-
Hey jiassic and chkohlruss
the errors that you posted are different,
jiassic may be drive related
he is showing these:
2009/08/31 00:03:01|[<ffffffff8069c592>] ? __down_read+0x12/0xa0
2009/08/31 00:03:01|[<ffffffff804256c8>] ? __down_write_trylock+0x48/0x60
2009/08/31 00:03:01|[<ffffffff804256c8>] ? __down_write_trylock+0x48/0x60
2009/08/31 00:03:01|[<ffffffffa001d663>] ? di_read_unlock+0x73/0x130 [aufs]
2009/08/31 00:03:01|[<ffffffffa001c497>] ? h_d_revalidate+0x4c7/0x6b0 [aufs]
2009/08/31 00:03:01|[<ffffffff8069c592>] ? __down_read+0x12/0xa0
2009/08/31 00:03:01|[<ffffffff804256c8>] ? __down_write_trylock+0x48/0x60
2009/08/31 00:03:01|[<ffffffff804256c8>] ? __down_write_trylock+0x48/0x60
2009/08/31 00:03:01|[<ffffffff80425701>] ? __up_read+0x21/0xb0
2009/08/31 00:03:01|[<ffffffffa001d663>] ? di_read_unlock+0x73/0x130 [aufs]
while chkohlruss
you have different errors
2009/09/08 06:19:54 kernel:[<ffffffff80237390>] ? put_files_struct+0x70/0xc0
2009/09/08 06:19:54 kernel:[<ffffffff80237a9b>] ? do_exit+0x17b/0x8b0
2009/09/08 06:19:54 kernel:[<ffffffff80238244>] ? do_group_exit+0x34/0xa0
2009/09/08 06:19:54 kernel:[<ffffffff80228282>] ? ia32_sysret+0x0/0xa
Best is to send the entire logs to suport to be sure.
Did you guys hear back from them?
-
Support sent me a patch file, which I believe is an update to SCST (version 1.0.1.1). I have not actually implemented the patch due to the necessity of shutting down all of my VM's to do the upgrade. That's a pretty hefty maintenance window to try to schedule.
-
Symm, thanks for the info. How do you find out what these error messages refer to?
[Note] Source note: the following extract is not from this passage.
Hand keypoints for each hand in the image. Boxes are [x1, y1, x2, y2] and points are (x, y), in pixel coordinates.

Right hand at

I looked a little deeper and found that our RAID controller (3ware 9690SA) does a scheduled verify every night at 12:00 AM, and the event log in the RAID controller shows that the job kicks off at 12:03 - the same time as the error message timestamp above. It does this every night. Is it possible that the increased drive usage as it verifies the RAID5 parity information would cause the DSS error?
-
Support says it is the RAM.
We´ve done several memtests, no errors found.
We´ve change the RAM with a new one, still got the error messages.
-
jisaac
errors that I have seen in past life (telecom)
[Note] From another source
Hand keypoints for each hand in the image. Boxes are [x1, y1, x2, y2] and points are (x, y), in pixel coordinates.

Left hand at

we used linux and raid for storage
-
What build of DSS 6 are you running? We were running build 3535 and seeing similar issues were our SAN would act like it just froze up. Support had us upgrade to build 3537 and problem solved. The issue was with the system cache. A reboot would fix it for a while and them it would freek out again. High data transfer agrivates this issus.
-
6.0up06.8102.3535 64bit
Like I said earlier, support sent me a patch file which I haven't had the downtime to implement yet. I'll try to get that done this weekend.
-
We are running 6.0up04.8101.3530 64bit
Are there any updates i can donwload and install?
-
We have reinstalled and reconfigured the primary server and it seems that the errors are gone now.